TASK REQUIREMENTS –
Convert every line of the material below into a Markdown table with two columns, "No." for the row number and "Text" for the line itself, skipping any blank lines.

[start of DATASET RECORDS]

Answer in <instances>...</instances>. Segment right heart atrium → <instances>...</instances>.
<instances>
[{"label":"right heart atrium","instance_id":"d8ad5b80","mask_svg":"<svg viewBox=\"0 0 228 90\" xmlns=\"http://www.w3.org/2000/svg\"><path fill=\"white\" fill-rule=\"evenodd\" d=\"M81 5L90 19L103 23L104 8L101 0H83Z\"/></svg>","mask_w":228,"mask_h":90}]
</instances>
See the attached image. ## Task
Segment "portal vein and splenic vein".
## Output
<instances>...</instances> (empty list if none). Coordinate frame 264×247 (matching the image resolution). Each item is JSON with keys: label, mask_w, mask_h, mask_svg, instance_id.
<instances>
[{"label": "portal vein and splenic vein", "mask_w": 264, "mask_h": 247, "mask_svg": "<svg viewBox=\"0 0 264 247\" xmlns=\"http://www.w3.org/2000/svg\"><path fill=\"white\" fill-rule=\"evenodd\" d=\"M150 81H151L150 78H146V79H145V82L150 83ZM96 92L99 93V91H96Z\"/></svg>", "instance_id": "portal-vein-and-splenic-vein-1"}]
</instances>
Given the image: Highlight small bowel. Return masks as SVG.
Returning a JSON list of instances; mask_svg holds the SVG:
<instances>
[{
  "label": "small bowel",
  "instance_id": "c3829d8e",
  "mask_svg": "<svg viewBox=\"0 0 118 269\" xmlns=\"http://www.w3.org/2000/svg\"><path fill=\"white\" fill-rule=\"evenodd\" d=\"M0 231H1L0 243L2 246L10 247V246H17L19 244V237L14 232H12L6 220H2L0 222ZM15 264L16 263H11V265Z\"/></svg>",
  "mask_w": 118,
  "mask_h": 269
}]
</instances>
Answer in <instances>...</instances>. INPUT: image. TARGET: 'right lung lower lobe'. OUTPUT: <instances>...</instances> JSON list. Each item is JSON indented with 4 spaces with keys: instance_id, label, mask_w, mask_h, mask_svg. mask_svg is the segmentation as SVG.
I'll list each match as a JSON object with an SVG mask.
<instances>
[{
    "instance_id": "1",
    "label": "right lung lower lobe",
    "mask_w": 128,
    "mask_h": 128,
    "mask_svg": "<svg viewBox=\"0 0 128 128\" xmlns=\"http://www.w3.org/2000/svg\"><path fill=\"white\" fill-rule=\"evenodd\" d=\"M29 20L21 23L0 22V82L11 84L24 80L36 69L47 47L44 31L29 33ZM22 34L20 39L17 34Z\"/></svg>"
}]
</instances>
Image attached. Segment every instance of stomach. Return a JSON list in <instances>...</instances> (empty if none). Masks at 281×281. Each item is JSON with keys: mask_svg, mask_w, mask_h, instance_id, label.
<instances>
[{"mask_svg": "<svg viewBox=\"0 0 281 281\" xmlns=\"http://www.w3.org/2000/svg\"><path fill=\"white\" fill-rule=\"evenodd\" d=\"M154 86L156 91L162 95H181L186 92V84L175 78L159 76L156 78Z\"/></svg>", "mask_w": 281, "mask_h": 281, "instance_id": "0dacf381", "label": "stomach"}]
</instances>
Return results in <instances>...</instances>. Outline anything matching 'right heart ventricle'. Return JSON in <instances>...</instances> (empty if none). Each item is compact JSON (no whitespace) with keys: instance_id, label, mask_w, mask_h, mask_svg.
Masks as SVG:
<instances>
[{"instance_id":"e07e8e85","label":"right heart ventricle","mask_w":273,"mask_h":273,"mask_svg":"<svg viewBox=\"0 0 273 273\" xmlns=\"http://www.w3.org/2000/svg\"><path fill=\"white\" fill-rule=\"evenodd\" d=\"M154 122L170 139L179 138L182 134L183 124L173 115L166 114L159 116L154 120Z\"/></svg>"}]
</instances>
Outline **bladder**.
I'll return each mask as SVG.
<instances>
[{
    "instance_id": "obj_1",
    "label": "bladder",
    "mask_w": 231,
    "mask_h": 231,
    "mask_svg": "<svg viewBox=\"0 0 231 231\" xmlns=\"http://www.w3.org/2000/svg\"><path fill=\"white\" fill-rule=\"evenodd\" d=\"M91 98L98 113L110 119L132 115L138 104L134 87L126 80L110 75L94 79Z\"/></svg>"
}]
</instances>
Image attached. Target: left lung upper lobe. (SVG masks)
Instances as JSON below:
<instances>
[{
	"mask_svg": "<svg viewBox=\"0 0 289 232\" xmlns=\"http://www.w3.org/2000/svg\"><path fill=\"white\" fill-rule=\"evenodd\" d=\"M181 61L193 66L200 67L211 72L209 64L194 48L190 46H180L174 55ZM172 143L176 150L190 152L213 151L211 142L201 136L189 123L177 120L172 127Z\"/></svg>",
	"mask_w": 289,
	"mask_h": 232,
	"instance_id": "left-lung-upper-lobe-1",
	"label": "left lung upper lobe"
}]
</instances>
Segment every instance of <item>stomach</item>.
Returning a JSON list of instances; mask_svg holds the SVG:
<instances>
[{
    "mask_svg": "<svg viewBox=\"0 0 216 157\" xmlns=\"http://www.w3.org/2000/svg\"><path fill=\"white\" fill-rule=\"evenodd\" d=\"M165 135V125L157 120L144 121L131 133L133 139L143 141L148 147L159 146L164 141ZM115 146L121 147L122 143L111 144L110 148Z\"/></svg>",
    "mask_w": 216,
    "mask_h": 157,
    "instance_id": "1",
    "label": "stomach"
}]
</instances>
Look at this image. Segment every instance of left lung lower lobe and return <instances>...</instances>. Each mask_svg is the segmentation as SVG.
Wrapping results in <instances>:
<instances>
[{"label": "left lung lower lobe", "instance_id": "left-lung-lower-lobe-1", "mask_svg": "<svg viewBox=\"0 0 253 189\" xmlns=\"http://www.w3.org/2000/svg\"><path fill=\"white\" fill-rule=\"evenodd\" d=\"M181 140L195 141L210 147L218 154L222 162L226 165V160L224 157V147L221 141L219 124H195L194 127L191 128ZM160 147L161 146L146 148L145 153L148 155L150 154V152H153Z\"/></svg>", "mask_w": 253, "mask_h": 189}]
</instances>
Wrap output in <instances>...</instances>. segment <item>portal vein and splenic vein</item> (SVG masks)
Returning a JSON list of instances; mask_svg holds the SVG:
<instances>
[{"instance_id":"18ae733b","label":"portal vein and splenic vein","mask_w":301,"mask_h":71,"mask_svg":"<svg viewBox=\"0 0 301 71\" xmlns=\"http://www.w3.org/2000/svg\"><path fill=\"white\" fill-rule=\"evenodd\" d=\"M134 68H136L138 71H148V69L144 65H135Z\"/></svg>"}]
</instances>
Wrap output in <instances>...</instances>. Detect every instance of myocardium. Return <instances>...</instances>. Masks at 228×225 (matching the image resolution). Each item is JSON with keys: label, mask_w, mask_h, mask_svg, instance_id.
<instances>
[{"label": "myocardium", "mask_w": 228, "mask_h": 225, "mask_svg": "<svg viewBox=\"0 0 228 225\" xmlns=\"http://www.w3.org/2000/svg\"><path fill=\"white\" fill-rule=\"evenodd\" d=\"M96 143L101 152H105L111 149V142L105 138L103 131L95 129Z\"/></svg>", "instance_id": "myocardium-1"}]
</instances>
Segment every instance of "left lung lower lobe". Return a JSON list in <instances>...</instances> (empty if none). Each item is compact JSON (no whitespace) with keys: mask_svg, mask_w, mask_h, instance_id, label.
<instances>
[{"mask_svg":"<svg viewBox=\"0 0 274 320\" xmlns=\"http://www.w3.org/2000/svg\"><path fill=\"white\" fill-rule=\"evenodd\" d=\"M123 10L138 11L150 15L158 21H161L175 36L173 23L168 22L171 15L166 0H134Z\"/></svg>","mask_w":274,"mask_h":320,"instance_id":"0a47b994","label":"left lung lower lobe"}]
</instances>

[end of DATASET RECORDS]

OUTPUT –
| No. | Text |
|---|---|
| 1 | Answer in <instances>...</instances>. Segment right heart atrium → <instances>...</instances>. |
| 2 | <instances> |
| 3 | [{"label":"right heart atrium","instance_id":"d8ad5b80","mask_svg":"<svg viewBox=\"0 0 228 90\" xmlns=\"http://www.w3.org/2000/svg\"><path fill=\"white\" fill-rule=\"evenodd\" d=\"M81 5L90 19L103 23L104 8L101 0H83Z\"/></svg>","mask_w":228,"mask_h":90}] |
| 4 | </instances> |
| 5 | See the attached image. ## Task |
| 6 | Segment "portal vein and splenic vein". |
| 7 | ## Output |
| 8 | <instances>...</instances> (empty list if none). Coordinate frame 264×247 (matching the image resolution). Each item is JSON with keys: label, mask_w, mask_h, mask_svg, instance_id. |
| 9 | <instances> |
| 10 | [{"label": "portal vein and splenic vein", "mask_w": 264, "mask_h": 247, "mask_svg": "<svg viewBox=\"0 0 264 247\" xmlns=\"http://www.w3.org/2000/svg\"><path fill=\"white\" fill-rule=\"evenodd\" d=\"M150 81H151L150 78H146V79H145V82L150 83ZM96 92L99 93V91H96Z\"/></svg>", "instance_id": "portal-vein-and-splenic-vein-1"}] |
| 11 | </instances> |
| 12 | Given the image: Highlight small bowel. Return masks as SVG. |
| 13 | Returning a JSON list of instances; mask_svg holds the SVG: |
| 14 | <instances> |
| 15 | [{ |
| 16 |   "label": "small bowel", |
| 17 |   "instance_id": "c3829d8e", |
| 18 |   "mask_svg": "<svg viewBox=\"0 0 118 269\" xmlns=\"http://www.w3.org/2000/svg\"><path fill=\"white\" fill-rule=\"evenodd\" d=\"M0 231H1L0 243L2 246L10 247V246H17L19 244V237L14 232H12L6 220H2L0 222ZM15 264L16 263H11V265Z\"/></svg>", |
| 19 |   "mask_w": 118, |
| 20 |   "mask_h": 269 |
| 21 | }] |
| 22 | </instances> |
| 23 | Answer in <instances>...</instances>. INPUT: image. TARGET: 'right lung lower lobe'. OUTPUT: <instances>...</instances> JSON list. Each item is JSON indented with 4 spaces with keys: instance_id, label, mask_w, mask_h, mask_svg. mask_svg is the segmentation as SVG. |
| 24 | I'll list each match as a JSON object with an SVG mask. |
| 25 | <instances> |
| 26 | [{ |
| 27 |     "instance_id": "1", |
| 28 |     "label": "right lung lower lobe", |
| 29 |     "mask_w": 128, |
| 30 |     "mask_h": 128, |
| 31 |     "mask_svg": "<svg viewBox=\"0 0 128 128\" xmlns=\"http://www.w3.org/2000/svg\"><path fill=\"white\" fill-rule=\"evenodd\" d=\"M29 20L21 23L0 22V82L11 84L24 80L36 69L47 47L44 31L29 33ZM22 34L20 39L17 34Z\"/></svg>" |
| 32 | }] |
| 33 | </instances> |
| 34 | Image attached. Segment every instance of stomach. Return a JSON list in <instances>...</instances> (empty if none). Masks at 281×281. Each item is JSON with keys: mask_svg, mask_w, mask_h, instance_id, label. |
| 35 | <instances> |
| 36 | [{"mask_svg": "<svg viewBox=\"0 0 281 281\" xmlns=\"http://www.w3.org/2000/svg\"><path fill=\"white\" fill-rule=\"evenodd\" d=\"M154 86L156 91L162 95H181L186 92V84L175 78L159 76L156 78Z\"/></svg>", "mask_w": 281, "mask_h": 281, "instance_id": "0dacf381", "label": "stomach"}] |
| 37 | </instances> |
| 38 | Return results in <instances>...</instances>. Outline anything matching 'right heart ventricle'. Return JSON in <instances>...</instances> (empty if none). Each item is compact JSON (no whitespace) with keys: instance_id, label, mask_w, mask_h, mask_svg. |
| 39 | Masks as SVG: |
| 40 | <instances> |
| 41 | [{"instance_id":"e07e8e85","label":"right heart ventricle","mask_w":273,"mask_h":273,"mask_svg":"<svg viewBox=\"0 0 273 273\" xmlns=\"http://www.w3.org/2000/svg\"><path fill=\"white\" fill-rule=\"evenodd\" d=\"M154 122L170 139L179 138L182 134L183 124L173 115L166 114L159 116L154 120Z\"/></svg>"}] |
| 42 | </instances> |
| 43 | Outline **bladder**. |
| 44 | I'll return each mask as SVG. |
| 45 | <instances> |
| 46 | [{ |
| 47 |     "instance_id": "obj_1", |
| 48 |     "label": "bladder", |
| 49 |     "mask_w": 231, |
| 50 |     "mask_h": 231, |
| 51 |     "mask_svg": "<svg viewBox=\"0 0 231 231\" xmlns=\"http://www.w3.org/2000/svg\"><path fill=\"white\" fill-rule=\"evenodd\" d=\"M91 98L98 113L110 119L132 115L138 104L134 87L126 80L110 75L94 79Z\"/></svg>" |
| 52 | }] |
| 53 | </instances> |
| 54 | Image attached. Target: left lung upper lobe. (SVG masks) |
| 55 | Instances as JSON below: |
| 56 | <instances> |
| 57 | [{ |
| 58 | 	"mask_svg": "<svg viewBox=\"0 0 289 232\" xmlns=\"http://www.w3.org/2000/svg\"><path fill=\"white\" fill-rule=\"evenodd\" d=\"M181 61L193 66L200 67L211 72L209 64L194 48L190 46H180L174 55ZM172 143L176 150L190 152L213 151L211 142L201 136L189 123L177 120L172 127Z\"/></svg>", |
| 59 | 	"mask_w": 289, |
| 60 | 	"mask_h": 232, |
| 61 | 	"instance_id": "left-lung-upper-lobe-1", |
| 62 | 	"label": "left lung upper lobe" |
| 63 | }] |
| 64 | </instances> |
| 65 | Segment every instance of <item>stomach</item>. |
| 66 | Returning a JSON list of instances; mask_svg holds the SVG: |
| 67 | <instances> |
| 68 | [{ |
| 69 |     "mask_svg": "<svg viewBox=\"0 0 216 157\" xmlns=\"http://www.w3.org/2000/svg\"><path fill=\"white\" fill-rule=\"evenodd\" d=\"M165 135V125L157 120L144 121L131 133L133 139L143 141L148 147L159 146L164 141ZM115 146L121 147L122 143L111 144L110 148Z\"/></svg>", |
| 70 |     "mask_w": 216, |
| 71 |     "mask_h": 157, |
| 72 |     "instance_id": "1", |
| 73 |     "label": "stomach" |
| 74 | }] |
| 75 | </instances> |
| 76 | Look at this image. Segment every instance of left lung lower lobe and return <instances>...</instances>. Each mask_svg is the segmentation as SVG. |
| 77 | Wrapping results in <instances>: |
| 78 | <instances> |
| 79 | [{"label": "left lung lower lobe", "instance_id": "left-lung-lower-lobe-1", "mask_svg": "<svg viewBox=\"0 0 253 189\" xmlns=\"http://www.w3.org/2000/svg\"><path fill=\"white\" fill-rule=\"evenodd\" d=\"M181 140L195 141L210 147L218 154L222 162L226 165V160L224 157V147L221 141L219 124H195L194 127L191 128ZM160 147L161 146L146 148L145 153L148 155L150 154V152H153Z\"/></svg>", "mask_w": 253, "mask_h": 189}] |
| 80 | </instances> |
| 81 | Wrap output in <instances>...</instances>. segment <item>portal vein and splenic vein</item> (SVG masks) |
| 82 | Returning a JSON list of instances; mask_svg holds the SVG: |
| 83 | <instances> |
| 84 | [{"instance_id":"18ae733b","label":"portal vein and splenic vein","mask_w":301,"mask_h":71,"mask_svg":"<svg viewBox=\"0 0 301 71\" xmlns=\"http://www.w3.org/2000/svg\"><path fill=\"white\" fill-rule=\"evenodd\" d=\"M134 68H136L138 71H148V69L144 65H135Z\"/></svg>"}] |
| 85 | </instances> |
| 86 | Wrap output in <instances>...</instances>. Detect every instance of myocardium. Return <instances>...</instances>. Masks at 228×225 (matching the image resolution). Each item is JSON with keys: label, mask_w, mask_h, mask_svg, instance_id. |
| 87 | <instances> |
| 88 | [{"label": "myocardium", "mask_w": 228, "mask_h": 225, "mask_svg": "<svg viewBox=\"0 0 228 225\" xmlns=\"http://www.w3.org/2000/svg\"><path fill=\"white\" fill-rule=\"evenodd\" d=\"M96 143L101 152H105L111 149V142L105 138L103 131L95 129Z\"/></svg>", "instance_id": "myocardium-1"}] |
| 89 | </instances> |
| 90 | Segment every instance of "left lung lower lobe". Return a JSON list in <instances>...</instances> (empty if none). Each item is compact JSON (no whitespace) with keys: mask_svg, mask_w, mask_h, instance_id, label. |
| 91 | <instances> |
| 92 | [{"mask_svg":"<svg viewBox=\"0 0 274 320\" xmlns=\"http://www.w3.org/2000/svg\"><path fill=\"white\" fill-rule=\"evenodd\" d=\"M123 10L138 11L150 15L158 21H161L175 36L173 23L168 22L171 15L166 0H134Z\"/></svg>","mask_w":274,"mask_h":320,"instance_id":"0a47b994","label":"left lung lower lobe"}] |
| 93 | </instances> |